* [PROBLEM REQUIREMENTS]: Using the data below, return every line that holds the word "SALITE".

* [DATASET EXCERPTS]:
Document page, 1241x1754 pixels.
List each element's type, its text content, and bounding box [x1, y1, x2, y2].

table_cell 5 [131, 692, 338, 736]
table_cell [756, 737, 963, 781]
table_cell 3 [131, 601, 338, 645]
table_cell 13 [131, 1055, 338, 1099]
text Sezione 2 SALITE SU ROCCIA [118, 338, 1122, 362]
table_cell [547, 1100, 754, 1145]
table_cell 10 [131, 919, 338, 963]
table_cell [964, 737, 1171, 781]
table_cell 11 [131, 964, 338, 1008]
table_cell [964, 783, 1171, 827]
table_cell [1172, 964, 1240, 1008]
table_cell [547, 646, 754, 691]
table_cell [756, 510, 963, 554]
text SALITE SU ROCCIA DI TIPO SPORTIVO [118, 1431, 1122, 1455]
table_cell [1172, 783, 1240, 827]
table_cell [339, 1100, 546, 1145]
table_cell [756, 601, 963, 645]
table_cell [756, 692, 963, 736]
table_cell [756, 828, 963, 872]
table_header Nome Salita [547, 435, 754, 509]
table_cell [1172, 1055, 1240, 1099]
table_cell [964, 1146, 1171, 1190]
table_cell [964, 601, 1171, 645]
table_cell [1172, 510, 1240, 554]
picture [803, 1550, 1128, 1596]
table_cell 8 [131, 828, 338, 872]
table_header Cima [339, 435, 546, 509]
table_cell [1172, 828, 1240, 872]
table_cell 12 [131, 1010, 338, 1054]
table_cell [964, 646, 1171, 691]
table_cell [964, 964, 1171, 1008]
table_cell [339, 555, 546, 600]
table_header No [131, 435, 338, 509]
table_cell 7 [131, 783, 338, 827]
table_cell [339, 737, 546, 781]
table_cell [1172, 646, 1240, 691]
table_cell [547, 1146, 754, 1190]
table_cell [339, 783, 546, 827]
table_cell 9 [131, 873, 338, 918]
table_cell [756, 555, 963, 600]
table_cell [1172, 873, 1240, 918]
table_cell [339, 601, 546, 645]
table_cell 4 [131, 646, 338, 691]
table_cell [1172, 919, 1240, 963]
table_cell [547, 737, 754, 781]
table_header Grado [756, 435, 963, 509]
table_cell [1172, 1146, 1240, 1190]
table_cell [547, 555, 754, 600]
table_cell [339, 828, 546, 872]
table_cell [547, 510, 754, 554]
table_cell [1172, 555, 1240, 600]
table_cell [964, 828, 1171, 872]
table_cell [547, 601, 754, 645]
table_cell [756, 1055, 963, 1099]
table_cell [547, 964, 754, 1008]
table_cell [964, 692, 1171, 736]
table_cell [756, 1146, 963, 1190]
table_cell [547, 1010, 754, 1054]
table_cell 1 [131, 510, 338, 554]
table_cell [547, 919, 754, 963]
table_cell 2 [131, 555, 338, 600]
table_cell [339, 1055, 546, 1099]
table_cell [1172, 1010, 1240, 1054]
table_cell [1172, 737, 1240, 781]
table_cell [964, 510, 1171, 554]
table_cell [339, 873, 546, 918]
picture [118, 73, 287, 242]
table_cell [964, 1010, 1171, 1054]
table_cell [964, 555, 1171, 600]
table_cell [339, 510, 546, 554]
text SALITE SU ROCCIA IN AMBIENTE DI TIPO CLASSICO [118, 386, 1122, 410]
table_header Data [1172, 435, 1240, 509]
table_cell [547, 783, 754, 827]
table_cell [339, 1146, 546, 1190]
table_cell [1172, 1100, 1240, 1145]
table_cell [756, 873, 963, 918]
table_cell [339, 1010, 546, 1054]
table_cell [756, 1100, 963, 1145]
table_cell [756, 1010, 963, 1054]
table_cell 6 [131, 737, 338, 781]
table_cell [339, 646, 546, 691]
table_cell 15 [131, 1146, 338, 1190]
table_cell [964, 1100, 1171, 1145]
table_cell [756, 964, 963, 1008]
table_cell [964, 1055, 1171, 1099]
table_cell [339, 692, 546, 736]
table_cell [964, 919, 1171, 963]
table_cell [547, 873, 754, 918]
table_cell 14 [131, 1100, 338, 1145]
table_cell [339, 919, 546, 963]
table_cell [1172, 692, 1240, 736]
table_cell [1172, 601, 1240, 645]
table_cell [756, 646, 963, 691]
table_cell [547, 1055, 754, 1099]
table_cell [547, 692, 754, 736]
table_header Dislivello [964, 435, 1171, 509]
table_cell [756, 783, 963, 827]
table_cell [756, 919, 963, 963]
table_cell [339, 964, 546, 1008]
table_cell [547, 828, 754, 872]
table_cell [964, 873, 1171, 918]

* [SOLUTION]:
text Sezione 2 SALITE SU ROCCIA [118, 338, 1122, 362]
text SALITE SU ROCCIA DI TIPO SPORTIVO [118, 1431, 1122, 1455]
text SALITE SU ROCCIA IN AMBIENTE DI TIPO CLASSICO [118, 386, 1122, 410]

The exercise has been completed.